Pratiques a récemment défendu l’application du principe de précaution en matière d’implantation d’antennes de téléphonie mobile. Les initiatives récemment prises par la Mairie de Paris et allant dans le même sens sont venues lui donner raison [1].
Faut-il pour autant, au nom du même principe, souscrire les yeux fermés à n’importe quelle campagne de prévention, pour peu qu’elle soit labellisée« santé publique » ? Nous ne le pensons pas.
A ce propos, de nombreux lecteurs nous interpellent en ce moment au sujet du battage médiatique – et gouvernemental – fait autour de la vaccination contre le virus de la grippe (Grippe A /H1N1).
Rappelons donc les faits :
1. Le virus de la grippe (A/H1N1) n’est pas un virus agressif : d’après l’OMS, la majeure partie des personnes infectées ont guéri sans passage par l’hôpital ni même par des soins médicaux spécifiques. L’assimilation dans l’esprit du public de ce virus – bénin – à celui de la grippe aviaire contribue à entretenir la confusion : ce dernier a tué jusqu’à 60 % des personnes infectées, même si le total du nombre de cas déclarés est négligeable [2]. Rien à voir donc avec le virus banal de la grippe A/H1N1.
2. En revanche, ce dernier est un virus de la grippe A classique recombiné avec celui d’un animal, et contre lequel de nombreuses générations – en gros, celles nées après 1950 – ne seraient pas encore immunisées : d’où les prévisions de l’Institut national de veille sanitaire évoquant un taux d’infection de 4 à 5 fois supérieur à celui de la grippe ordinaire ; d’où également l’inquiétude des gouvernants vis-à-vis d’une épidémie éventuelle qui frapperait cette fois-ci des actifs et non plus des personnes âgées, donc non productives.
3. L’efficacité du DCI Oseltamisir (Tamiflu) (anti-viral prophylactique) est controversée et son usage non dépourvu d’effets secondaires sérieux et plus même, d’effets encore mal évalués sur certaines catégories de la population (femmes enceintes, femmes allaitantes). Son usage devrait être restreint aux personnes à risques, quand elles sont malades ou en contact avec des personnes malades, ou les malades les plus graves (hôpital).

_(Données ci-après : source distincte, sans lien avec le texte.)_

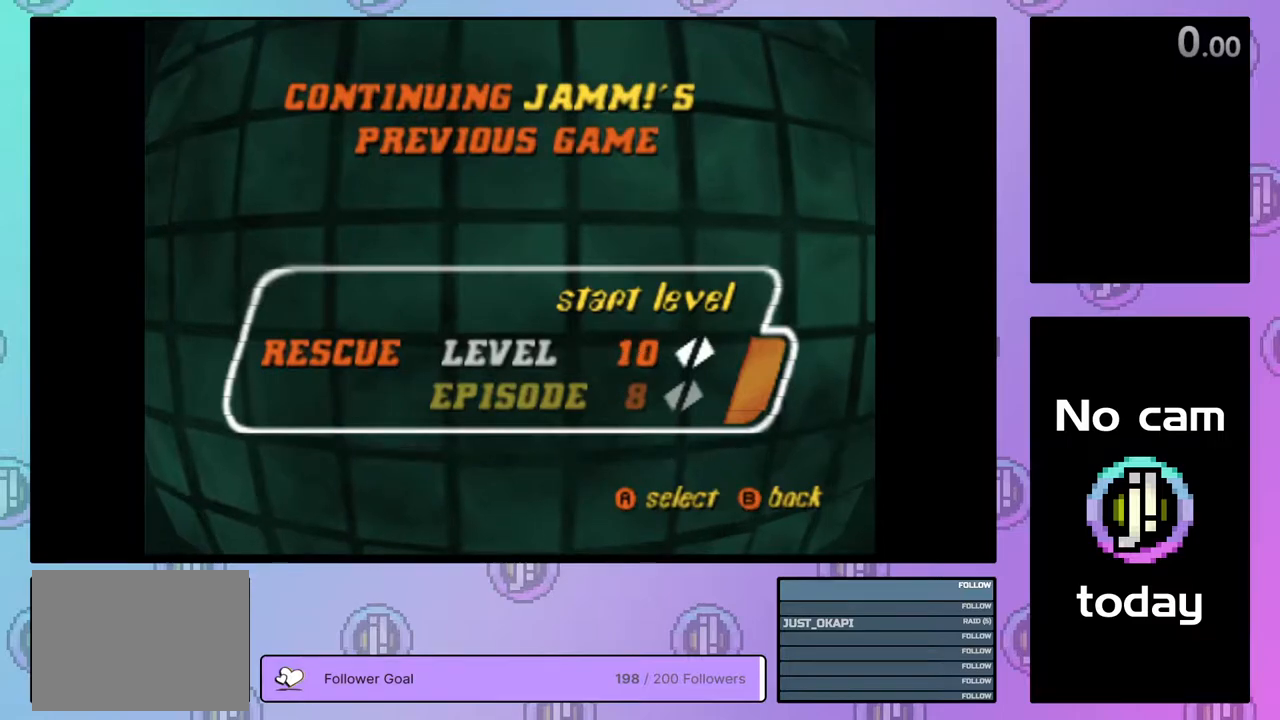
{"buttons": [], "right_stick": "center", "events": [[183, "DPAD_RIGHT", "down"], [283, "DPAD_RIGHT", "up"]]}
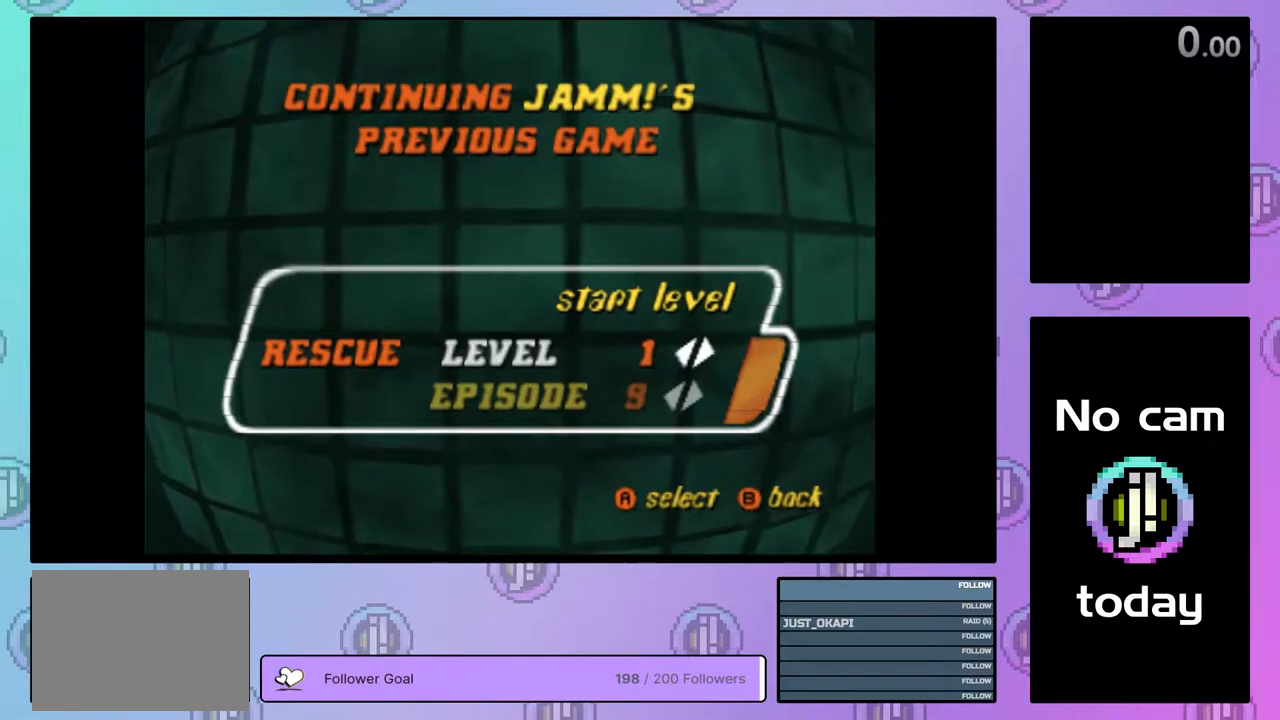
{"buttons": [], "right_stick": "center", "events": []}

4. Le vaccin, produit par différents laboratoires, sera disponible à partir de l’automne. Son efficacité ne dépassera pas, en tout effet de cause, celle des vaccins actuellement utilisés contre la grippe saisonnière [3] et ne désarmera pas pour autant l’hostilité de larges fractions de l’opinion dubitatives à la fois quant à la dite efficacité mais aussi prévenues contre les effets secondaires déjà enregistrés au cours de telles campagnes, pour ne pas parler des réserves exprimées quant au degré d’innocuité d’un vaccin préparé à la hâte… En cas d’épidémie avérée, enfin, et compte tenu des quantités disponibles à l’automne, seules certaines catégories de populations à risques seraient vaccinées en priorité : personnes à l’immunité affaiblie, ou fragiles (femmes enceintes, insuffisants respiratoires, cardiaques, diabétiques, etc.), personnels de santé, de l’éducation...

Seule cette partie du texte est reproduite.